Look at Julian Germain
Francis Alys – When Faith Moves Mountains – no product at all.

How research works
It does not start with a clearly stated problem. This is art, not science. The purpose of the research is to identify the question that you want to explore. Be imaginative, creative, and inquisitive. Don’t be bored or derivative.

Look at work of
David Nebreda, who was a hermit and lived without any outside influences, but still produced work (very dark work)
The Enigma of Casper Hauser – film –
Elizabeth Gilbert’s Ted Talk on genius –
You have to find your own way of researching, but this is a good starting point.
Matt then went on to explain in some detail how he made his project From the Wing of a Fly.
It started out as a project on how capitalism started and ended up as a fiction piece/travel documentary/experimental film/conceptual documentary on finding the location in Turkey where the first cultivated tulip originated from. Very difficult to position for arts festivals as it doesn’t fit neatly into any one category.
We went through the whole process, which took a couple of years. Most of his work is about quests for identity and place and it was interesting to see how the process unfolded over time.


Assignment 1 ready to exhibit

I’ve been pretty quiet on here lately, but activity is still continuing. With the Thames Valley Group putting on an exhibition at the Lightbox in Woking for a fortnight, from next Tuesday, I submitted an idea for a revised version of my A1 work Remember When…? and it was accepted back in the autumn. Cue a ‘rabbit in the headlights’ hiatus while I got over the feeling that my work was rubbish. In the meantime, I was still playing around with cutouts and introduced the idea of a light table following the workshop with Paul Kenny. (He is using backlighting for his newer work, very successfully). Eventually I decided that my offering for the exhibition should be a series of my A1 altered images framed on a light table. My lovely local framers, St Johns in Devizes made me a hanging frame for the table, and a non-standard mountboard to accommodate eight images. I have spent the last few days trying out different images in it, with and without transparent coloured PVC backing, and eventually decided that for this series, I would show them directly on the white light table. They are now all packed up and ready to go to Woking tomorrow for hanging. I will post a proper image of them in the gallery, but here is a quick taster of what it will look like.
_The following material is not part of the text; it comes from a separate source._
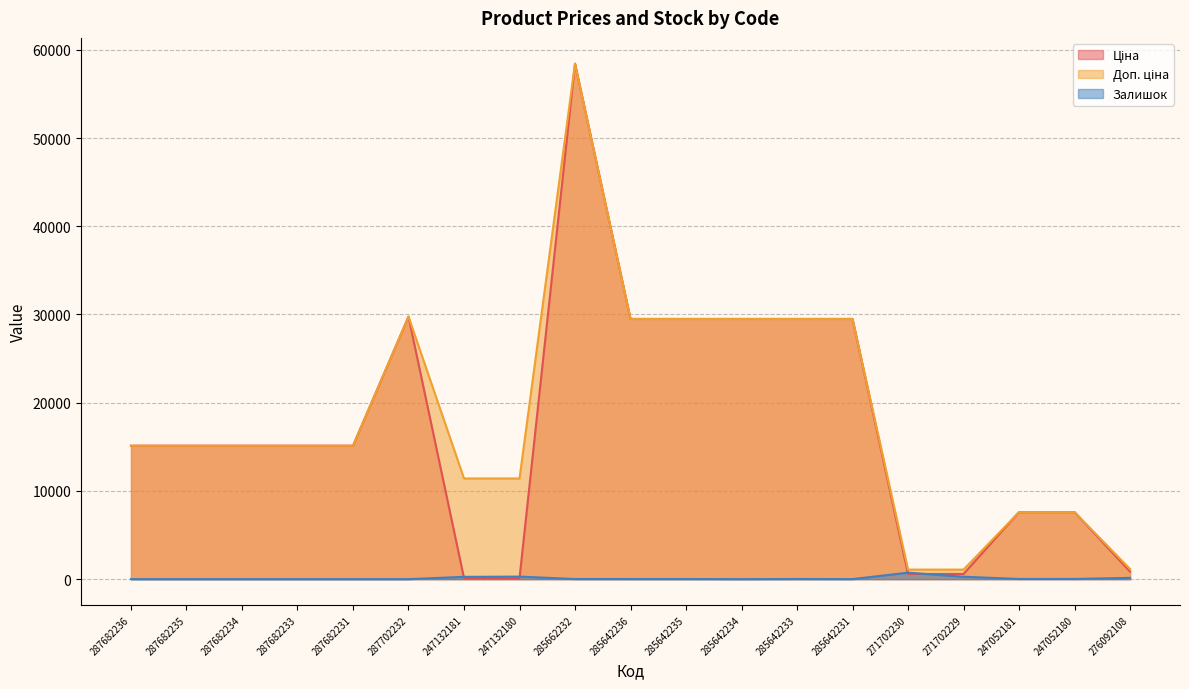

How many lines are shown in the chart?

3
Fig. 1 Framed version of ‘Remember When’ (2019)

For those who did not see the original assignment, these are my deceased father-in-law’s photographs, which I have altered by cutting out parts, in order to give them a new life and meaning. I have to say that they have come out far better than I could have imagined and my husband is very keen to find a place we can hang the frame at home after the exhibition. Given that this was the original purpose of the exercise, I am feeling quietly satisfied.

Also, I was pleased to be featured both on the flyer for the exhibition, shown below, and on the OCA Instagram feed. Fame, at last!

PS I could be spending a lot of money on light tables for future work, as I really enjoy making these images.


Fig. 1 Woodward, H. (2019) Framed version of ‘Remember When’. [Cut photographs framed on a light table] In possession of : the author.